There was no immediate response from the federal government over the assault at Galicoma, but the Ethiopian troops have been plotting to push the Tigray forces further. ENDF had withdrawn from Tigray following months of operation which started in November 2020.

Henrietta Fore, the UNICEF Executive Director, said her office had received extremely disappointing news of deaths of close to 200 people in the town, adding that almost half of the casualties were children from families sheltering in a health center and a school in the Afar region.

"Crucial food supplies were also reportedly destroyed in an area that is already seeing emergency levels of malnutrition and food insecurity," read the statement from UNICEF. “The intensification of fighting in Afar and other areas neighboring Tigray is disastrous for children. It follows months of armed conflict across Tigray that have placed some 400,000 people, including at least 160,000 children, in famine-like conditions."

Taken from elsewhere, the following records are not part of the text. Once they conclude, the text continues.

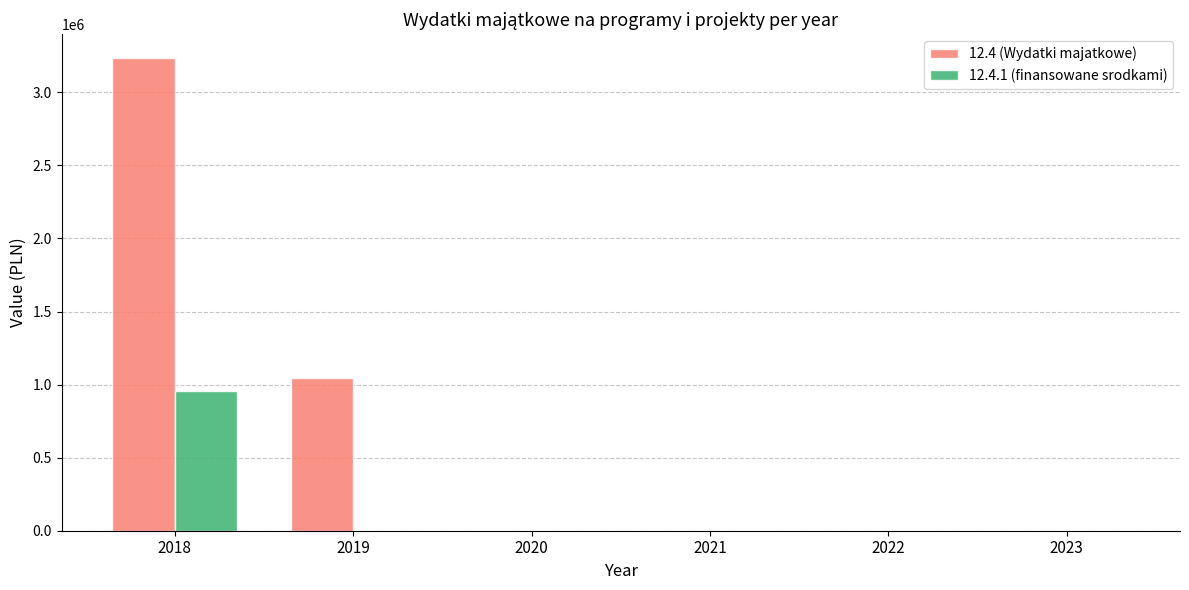

What is the sum of all 12.4 (Wydatki majatkowe) values?

4283456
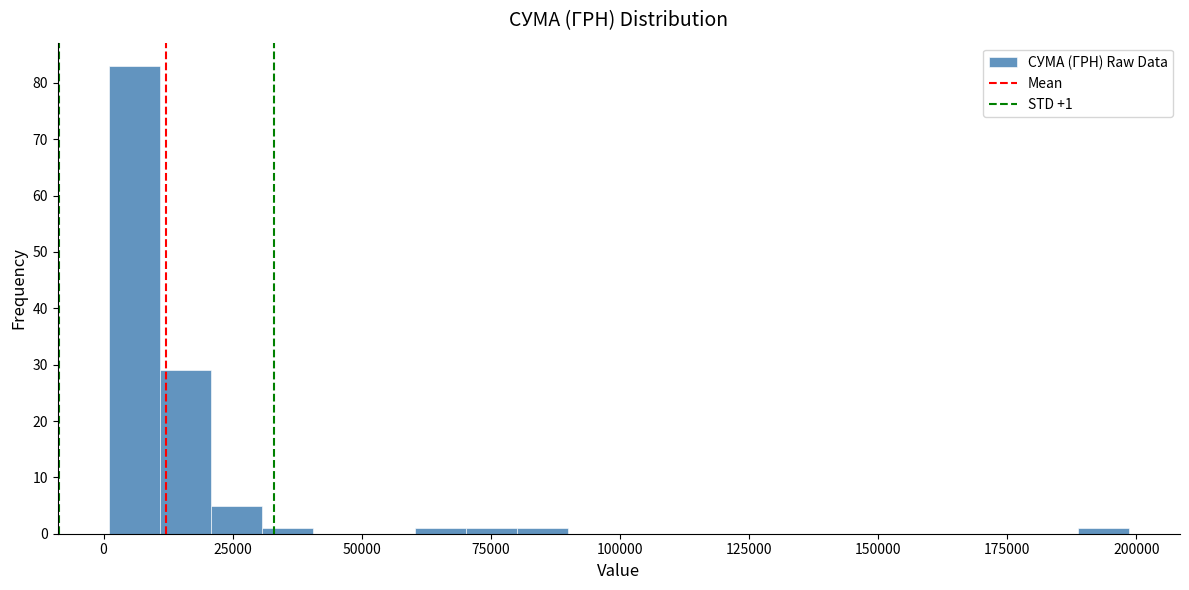

Read against the x-axis, roughly where is the centre of the tallest bar?

5000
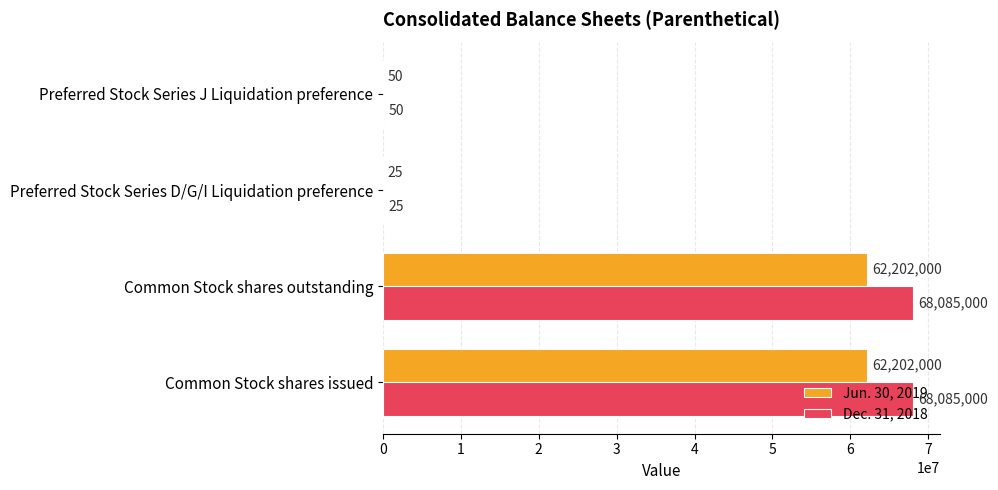

Which series has the largest total across all categories?

Dec. 31, 2018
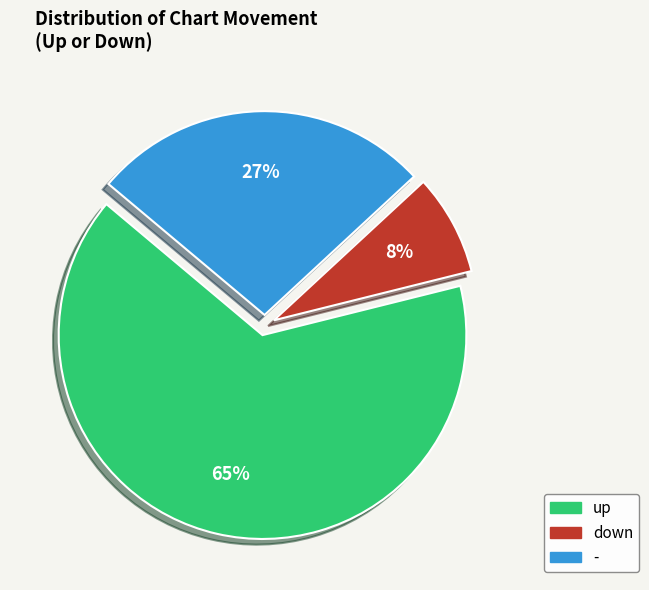

True or false: - accounts for 33% of the total.

False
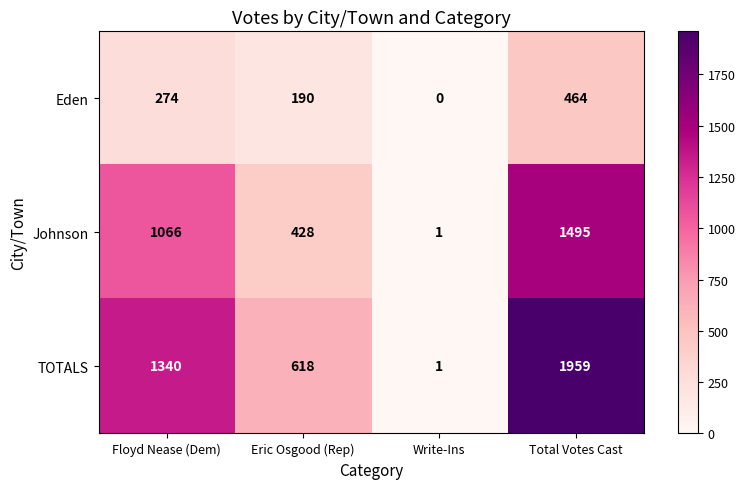

At how many categories does at least one series exceed 181?

3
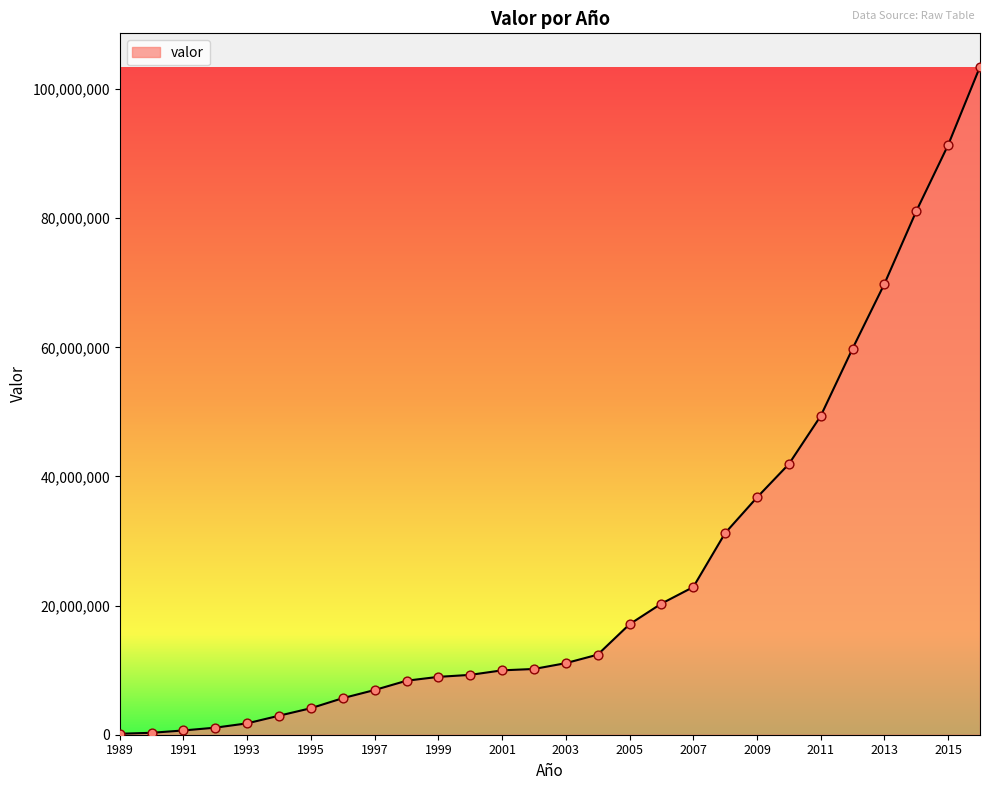

What is the maximum value shown in the chart?

103463643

"Four million people are in crisis or emergency levels of food insecurity in Tigray and adjoining regions of Afar and Amhara. More than 100,000 have been newly displaced by the recent fighting, adding to the 2 million people already uprooted from their homes," it further noted.

Ethiopian authorities have been at loggerheads with the TDF following the latter's move to attack the Northern Command. Since then, hostilities have been witnessed, with a recharged TDF now seizing several parts of northern Ethiopia, including territories in the Afar region.